At this stage of the journey, many survivors experience a great deal of anger towards the abuser. Experiencing anger is an essential for the healing journey, and serves very many valid purposes. It helps us in setting and maintaining boundaries, for example. However it is not an emotional state where the survivor should get stuck, and when maintained too long will slow down recovery and healing. Do you know that Mark Twain quote? “Anger is an acid that can do more harm to the vessel in which it is stored than to anything on which it is poured.” This is regardless of the appropriateness of the reason for the anger.
So, Where Does Forgiveness Come Into This?
The validation and anger that the survivor may experience when first coming to terms with the abuse, is very powerful. Although some people get stuck at this stage, there are also many survivors who -like K- hear the call to move on. To take that step forward, they do need to look at forgiveness (forgiveness, not a pardon)
“Part of letting go of the past,is accepting that it will be part of your life. Forgiving my parents and their flying monkeys was going to be hard. But forgiving myself… That was a big one!”
When looking at the dictionary definition of forgiveness, it tells us: to stop feeling anger toward (someone who has done something wrong): to stop blaming (someone).
Forgiveness is not about shoving things under the carpet, to simply pretend something did not happen. We have been having to do that for far too long!
Forgiveness is not about giving people (who do not even acknowledge their discretion against us) a free pass.

- [THE PROBLEM]: Quote the passage on anger and forgiveness from "The validation and" to "not a pardon)", word for word. You won't need the material that comes after this passage to do the work.

- [PROVIDED DATA]:
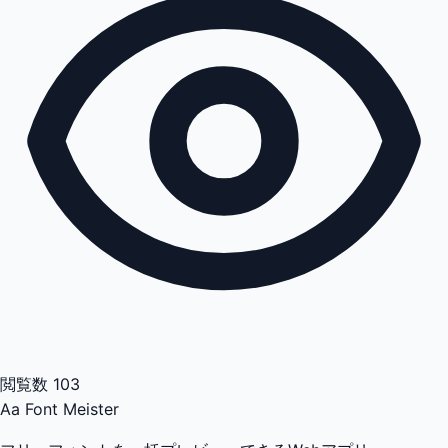
閲覧数
103
Aa
Font Meister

- [SOLUTION TO THIS EXERCISE]:
The validation and anger that the survivor may experience when first coming to terms with the abuse, is very powerful. Although some people get stuck at this stage, there are also many survivors who -like K- hear the call to move on. To take that step forward, they do need to look at forgiveness (forgiveness, not a pardon)